When building this dotnet-gcmon C# project, a nuget package (dotnet-gcmon.(version x.y.z).nupkg) is generated under the nupkg folder. Ensure that the configuration is "Release" to publish a new version.

It is also possible to manually generate the package in Release, by using the following command in the .csproj folder:

dotnet pack -c Release

If you make changes to the global tool you should test it locally by first uninstalling an existing version

dotnet tool uninstall -g dotnet-gcmon

and then installing the local .nupkg with this command line:

dotnet tool install -g dotnet-gcmon --version 0.5.0 --add-source C:\realmon\src\dotnet-gcmon\nupkg\

(replace 0.5.0 with the version you specified in the .csproj and C:\realmon with the name of your dir for the tool)
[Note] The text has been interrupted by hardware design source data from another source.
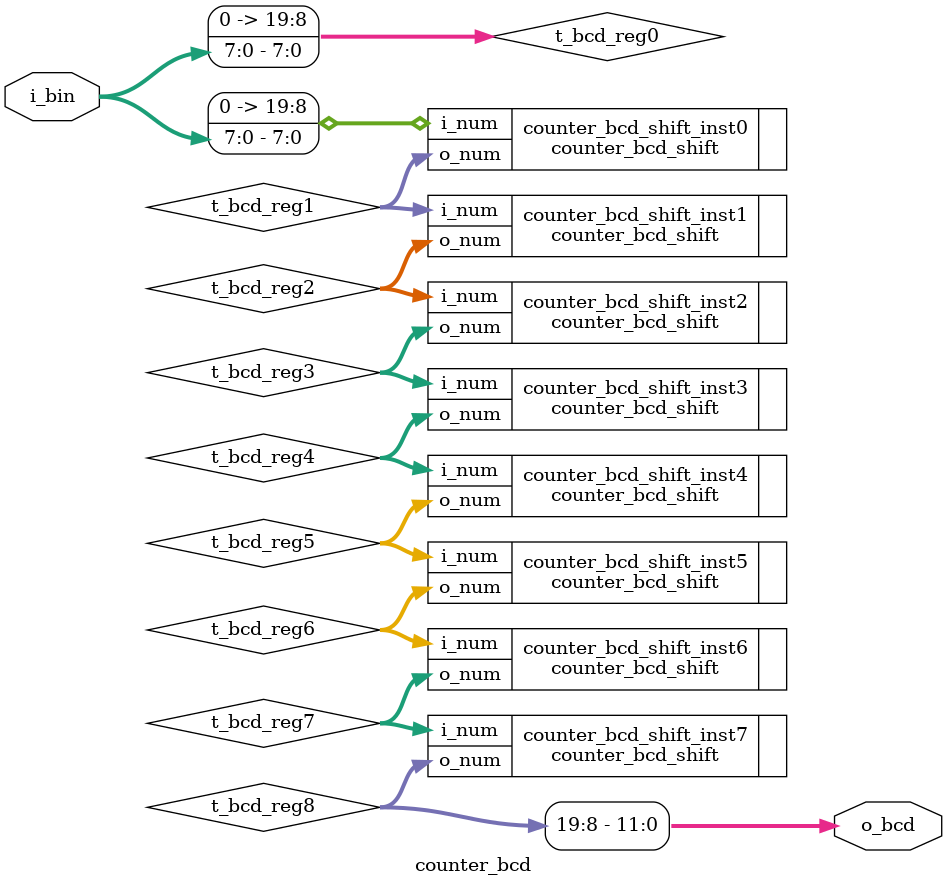
<source format=v>
module counter_bcd (
    input  wire [7:0]  i_bin,
    output wire [11:0] o_bcd
);

    wire [19:0] t_bcd_reg0;
    wire [19:0] t_bcd_reg1;
    wire [19:0] t_bcd_reg2;
    wire [19:0] t_bcd_reg3;
    wire [19:0] t_bcd_reg4;
    wire [19:0] t_bcd_reg5;
    wire [19:0] t_bcd_reg6;
    wire [19:0] t_bcd_reg7;
    wire [19:0] t_bcd_reg8;

    // 将输入的8位二进制转换成20位
    assign t_bcd_reg0 = { 12'b0000_0000_0000, i_bin };
    // 第1次移位
    counter_bcd_shift counter_bcd_shift_inst0(
        .i_num(t_bcd_reg0),
        .o_num(t_bcd_reg1));
    // 第2次移位
    counter_bcd_shift counter_bcd_shift_inst1(
        .i_num(t_bcd_reg1),
        .o_num(t_bcd_reg2));
    // 第3次移位
    counter_bcd_shift counter_bcd_shift_inst2(
        .i_num(t_bcd_reg2),
        .o_num(t_bcd_reg3));
    // 第4次移位
    counter_bcd_shift counter_bcd_shift_inst3(
        .i_num(t_bcd_reg3),
        .o_num(t_bcd_reg4));
    // 第5次移位
    counter_bcd_shift counter_bcd_shift_inst4(
        .i_num(t_bcd_reg4),
        .o_num(t_bcd_reg5));
    // 第6次移位
    counter_bcd_shift counter_bcd_shift_inst5(
        .i_num(t_bcd_reg5),
        .o_num(t_bcd_reg6));
    // 第7次移位
    counter_bcd_shift counter_bcd_shift_inst6(
        .i_num(t_bcd_reg6),
        .o_num(t_bcd_reg7));
    // 第8次移位
    counter_bcd_shift counter_bcd_shift_inst7(
        .i_num(t_bcd_reg7),
        .o_num(t_bcd_reg8));
    // 输出BCD
    assign o_bcd = { t_bcd_reg8[19:8] };

endmodule

</source>
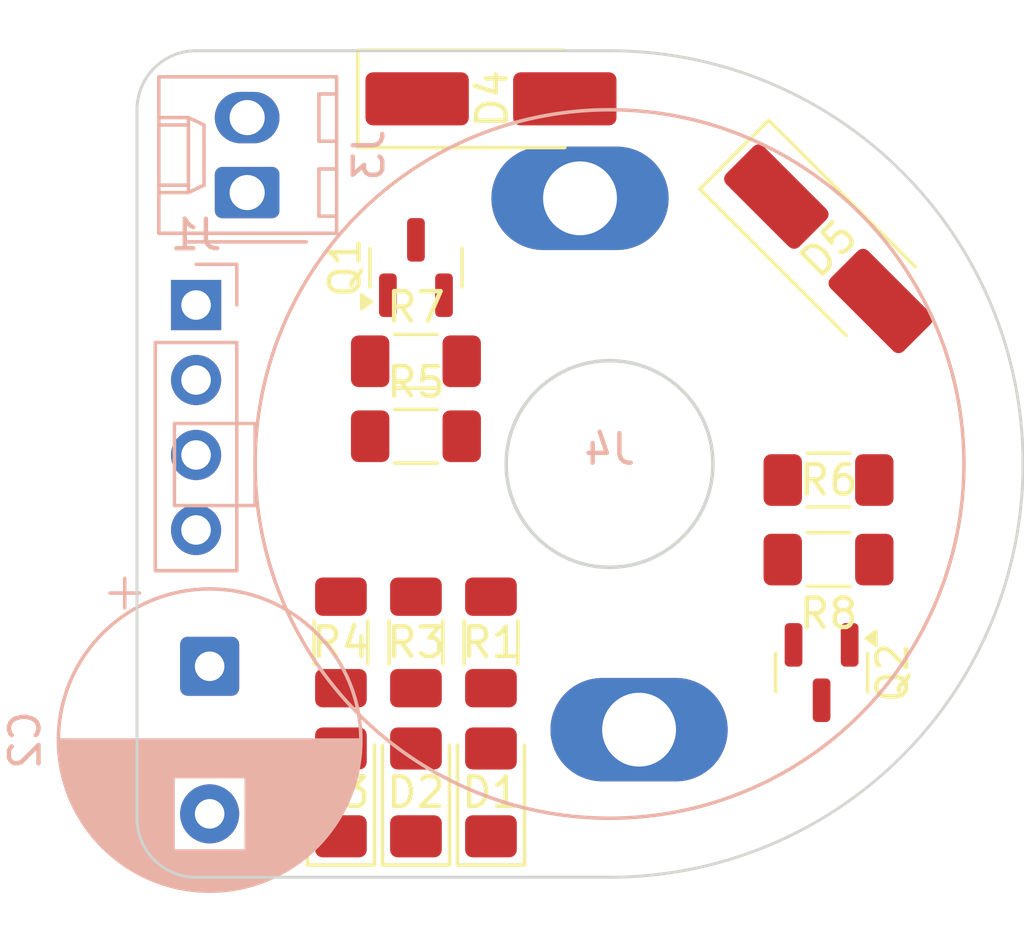
<source format=kicad_pcb>
(kicad_pcb
	(version 20241229)
	(generator "pcbnew")
	(generator_version "9.0")
	(general
		(thickness 1.6)
		(legacy_teardrops no)
	)
	(paper "A4")
	(layers
		(0 "F.Cu" signal)
		(2 "B.Cu" signal)
		(9 "F.Adhes" user "F.Adhesive")
		(11 "B.Adhes" user "B.Adhesive")
		(13 "F.Paste" user)
		(15 "B.Paste" user)
		(5 "F.SilkS" user "F.Silkscreen")
		(7 "B.SilkS" user "B.Silkscreen")
		(1 "F.Mask" user)
		(3 "B.Mask" user)
		(17 "Dwgs.User" user "User.Drawings")
		(19 "Cmts.User" user "User.Comments")
		(21 "Eco1.User" user "User.Eco1")
		(23 "Eco2.User" user "User.Eco2")
		(25 "Edge.Cuts" user)
		(27 "Margin" user)
		(31 "F.CrtYd" user "F.Courtyard")
		(29 "B.CrtYd" user "B.Courtyard")
		(35 "F.Fab" user)
		(33 "B.Fab" user)
		(39 "User.1" user)
		(41 "User.2" user)
		(43 "User.3" user)
		(45 "User.4" user)
		(47 "User.5" user)
		(49 "User.6" user)
		(51 "User.7" user)
		(53 "User.8" user)
		(55 "User.9" user)
	)
	(setup
		(stackup
			(layer "F.SilkS"
				(type "Top Silk Screen")
			)
			(layer "F.Paste"
				(type "Top Solder Paste")
			)
			(layer "F.Mask"
				(type "Top Solder Mask")
				(color "Green")
				(thickness 0.01)
			)
			(layer "F.Cu"
				(type "copper")
				(thickness 0.035)
			)
			(layer "dielectric 1"
				(type "core")
				(thickness 1.51)
				(material "FR4")
				(epsilon_r 4.5)
				(loss_tangent 0.02)
			)
			(layer "B.Cu"
				(type "copper")
				(thickness 0.035)
			)
			(layer "B.Mask"
				(type "Bottom Solder Mask")
				(color "Green")
				(thickness 0.01)
			)
			(layer "B.Paste"
				(type "Bottom Solder Paste")
			)
			(layer "B.SilkS"
				(type "Bottom Silk Screen")
			)
			(copper_finish "None")
			(dielectric_constraints no)
		)
		(pad_to_mask_clearance 0)
		(allow_soldermask_bridges_in_footprints no)
		(tenting front back)
		(aux_axis_origin 125.73 105.41)
		(pcbplotparams
			(layerselection 0x00000000_00000000_55555555_5755f5ff)
			(plot_on_all_layers_selection 0x00000000_00000000_00000000_00000000)
			(disableapertmacros no)
			(usegerberextensions no)
			(usegerberattributes yes)
			(usegerberadvancedattributes yes)
			(creategerberjobfile yes)
			(dashed_line_dash_ratio 12.000000)
			(dashed_line_gap_ratio 3.000000)
			(svgprecision 6)
			(plotframeref no)
			(mode 1)
			(useauxorigin no)
			(hpglpennumber 1)
			(hpglpenspeed 20)
			(hpglpendiameter 15.000000)
			(pdf_front_fp_property_popups yes)
			(pdf_back_fp_property_popups yes)
			(pdf_metadata yes)
			(pdf_single_document no)
			(dxfpolygonmode yes)
			(dxfimperialunits yes)
			(dxfusepcbnewfont yes)
			(psnegative no)
			(psa4output no)
			(plot_black_and_white yes)
			(sketchpadsonfab no)
			(plotpadnumbers no)
			(hidednponfab no)
			(sketchdnponfab yes)
			(crossoutdnponfab yes)
			(subtractmaskfromsilk no)
			(outputformat 1)
			(mirror no)
			(drillshape 0)
			(scaleselection 1)
			(outputdirectory "fab")
		)
	)
	(net 0 "")
	(net 1 "+5V")
	(net 2 "GND")
	(net 3 "Net-(D1-A)")
	(net 4 "Net-(D2-A)")
	(net 5 "Net-(D3-A)")
	(net 6 "Net-(D4-A)")
	(net 7 "Net-(D5-A)")
	(net 8 "Net-(Q1-G)")
	(net 9 "Net-(Q2-G)")
	(net 10 "S_EV")
	(net 11 "S_PUMP")
	(footprint "Resistor_SMD:R_1206_3216Metric_Pad1.30x1.75mm_HandSolder" (layer "F.Cu") (at 145.415 103.238467 180))
	(footprint "Resistor_SMD:R_1206_3216Metric_Pad1.30x1.75mm_HandSolder" (layer "F.Cu") (at 145.415 100.54439))
	(footprint "Diode_SMD:D_SMA_Handsoldering" (layer "F.Cu") (at 133.985 87.63))
	(footprint "LED_SMD:LED_1206_3216Metric_Pad1.42x1.75mm_HandSolder" (layer "F.Cu") (at 131.444999 111.124999 90))
	(footprint "LED_SMD:LED_1206_3216Metric_Pad1.42x1.75mm_HandSolder" (layer "F.Cu") (at 133.985 111.125 90))
	(footprint "Package_TO_SOT_SMD:SOT-23" (layer "F.Cu") (at 131.445 93.345 90))
	(footprint "Diode_SMD:D_SMA_Handsoldering" (layer "F.Cu") (at 145.415 92.71 -45))
	(footprint "Package_TO_SOT_SMD:SOT-23" (layer "F.Cu") (at 145.179887 107.065683 -90))
	(footprint "Resistor_SMD:R_1206_3216Metric_Pad1.30x1.75mm_HandSolder" (layer "F.Cu") (at 131.445 99.06))
	(footprint "Resistor_SMD:R_1206_3216Metric_Pad1.30x1.75mm_HandSolder" (layer "F.Cu") (at 131.444999 106.044996 -90))
	(footprint "Resistor_SMD:R_1206_3216Metric_Pad1.30x1.75mm_HandSolder" (layer "F.Cu") (at 128.904998 106.044996 -90))
	(footprint "LED_SMD:LED_1206_3216Metric_Pad1.42x1.75mm_HandSolder" (layer "F.Cu") (at 128.904999 111.124995 90))
	(footprint "Resistor_SMD:R_1206_3216Metric_Pad1.30x1.75mm_HandSolder" (layer "F.Cu") (at 133.985 106.044996 -90))
	(footprint "Resistor_SMD:R_1206_3216Metric_Pad1.30x1.75mm_HandSolder" (layer "F.Cu") (at 131.445 96.52))
	(footprint "Capacitor_THT:CP_Radial_D10.0mm_P5.00mm" (layer "B.Cu") (at 124.46 106.852323 -90))
	(footprint "BarbaLib:motor-pump-370" (layer "B.Cu") (at 138 100 180))
	(footprint "Connector_Molex:Molex_KK-254_AE-6410-02A_1x02_P2.54mm_Vertical" (layer "B.Cu") (at 125.73 90.805 90))
	(footprint "Connector_PinHeader_2.54mm:PinHeader_1x04_P2.54mm_Vertical" (layer "B.Cu") (at 124 94.615 180))
	(gr_line
		(start 124 114)
		(end 138 114)
		(stroke
			(width 0.1)
			(type default)
		)
		(locked yes)
		(layer "Edge.Cuts")
		(uuid "38b92dbc-47a5-45b6-826f-2d073e4b034f")
	)
	(gr_arc
		(start 122 88)
		(mid 122.585786 86.585786)
		(end 124 86)
		(stroke
			(width 0.1)
			(type default)
		)
		(locked yes)
		(layer "Edge.Cuts")
		(uuid "69416637-4e43-4382-a70f-f23229f49bf9")
	)
	(gr_arc
		(start 123.999998 114.000002)
		(mid 122.585785 113.414215)
		(end 121.999998 112.000002)
		(stroke
			(width 0.1)
			(type default)
		)
		(locked yes)
		(layer "Edge.Cuts")
		(uuid "837ebd3b-ce80-4c3f-9307-beec17ab6ef9")
	)
	(gr_arc
		(start 138 86)
		(mid 152 100)
		(end 138 114)
		(stroke
			(width 0.1)
			(type default)
		)
		(locked yes)
		(layer "Edge.Cuts")
		(uuid "b6358003-4cb6-4acf-ace7-a0d54cfcc2f3")
	)
	(gr_line
		(start 138 86)
		(end 124 86)
		(stroke
			(width 0.1)
			(type default)
		)
		(locked yes)
		(layer "Edge.Cuts")
		(uuid "ca249099-471e-49b8-a78b-423219098758")
	)
	(gr_line
		(start 122 88)
		(end 122 112)
		(stroke
			(width 0.1)
			(type default)
		)
		(locked yes)
		(layer "Edge.Cuts")
		(uuid "fd469cfd-cdd5-4933-9cdf-fef34ca64d98")
	)
	(embedded_fonts no)
)

</source>
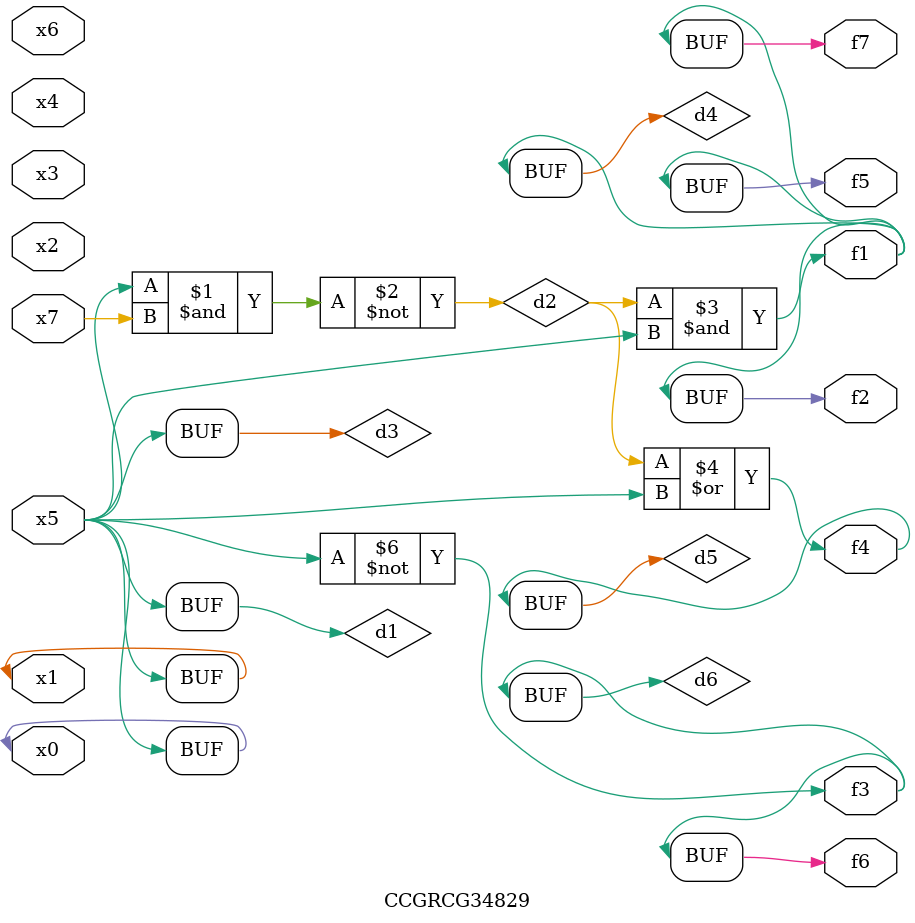
<source format=v>
module CCGRCG34829(
	input x0, x1, x2, x3, x4, x5, x6, x7,
	output f1, f2, f3, f4, f5, f6, f7
);

	wire d1, d2, d3, d4, d5, d6;

	buf (d1, x0, x5);
	nand (d2, x5, x7);
	buf (d3, x0, x1);
	and (d4, d2, d3);
	or (d5, d2, d3);
	nor (d6, d1, d3);
	assign f1 = d4;
	assign f2 = d4;
	assign f3 = d6;
	assign f4 = d5;
	assign f5 = d4;
	assign f6 = d6;
	assign f7 = d4;
endmodule

</source>
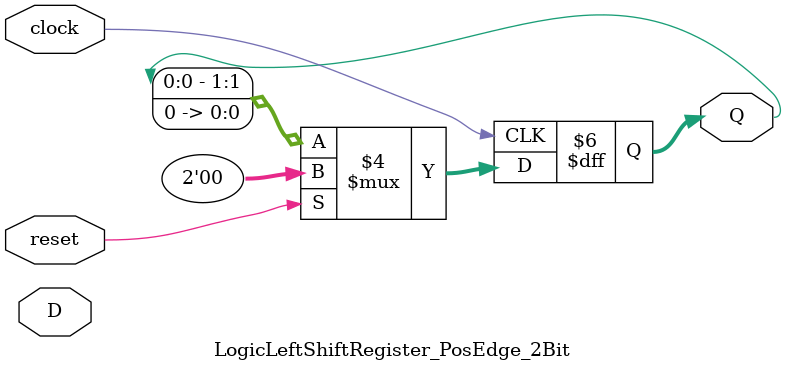
<source format=v>
module LogicLeftShiftRegister_PosEdge_2Bit (clock, reset, D, Q);
    input clock;
    input reset;
    input [1:0] D;
    output reg [1:0] Q;

    always @(posedge clock)
    begin
        if (reset)
            Q = 2'b00;
        else
            Q = Q << 1 ;        
    end
endmodule

</source>
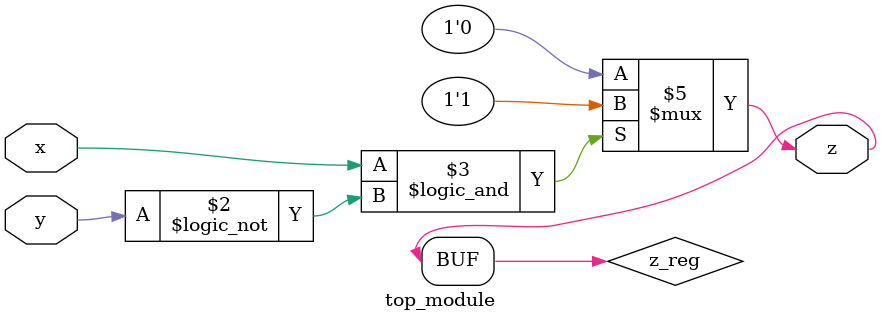
<source format=sv>
module top_module(
    input x,
    input y,
    output z
);
    
    reg z_reg;
    
    always @(*) begin
        if (x && !y)
            z_reg = 1;
        else
            z_reg = 0;
    end
    
    assign z = z_reg;

endmodule

</source>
To publish a new version, upload the new dotnet-gcmon.(version x.y.z).nupkg file to https://www.nuget.org/packages/manage/upload.

After a while, it should appear under https://www.nuget.org/packages/dotnet-gcmon.

At that point, use the following command to install it on a machine:

   dotnet tool install -g dotnet-gcmon

NOTE: to prepare a new version, update the following property x.y.z in the .csproj file before building/generating the nuget package.

NOTE: when new files are added to GCRealTimeMon project, don't forget to add them as links in the dotnet-gcmon.csproj file.

Read https://docs.microsoft.com/en-us/dotnet/core/tools/global-tools-how-to-create for more details about creating a global .NET CLI tool.

Contribution

Contributions are very welcome! Tasks I'm currently thinking about -

  • More info about GCs (the TraceGC class in TraceEvent provides a ton of info about each GC).
  • Take more command line args that allow uses to specify things like only show GCs that are blocking or show the allocated bytes in gen0/LOH inbetween GCs.

If you are interested in working on any of these, your contributions are very much appreciated. Or if you have suggestions on other features, feel free to open an issue or a PR.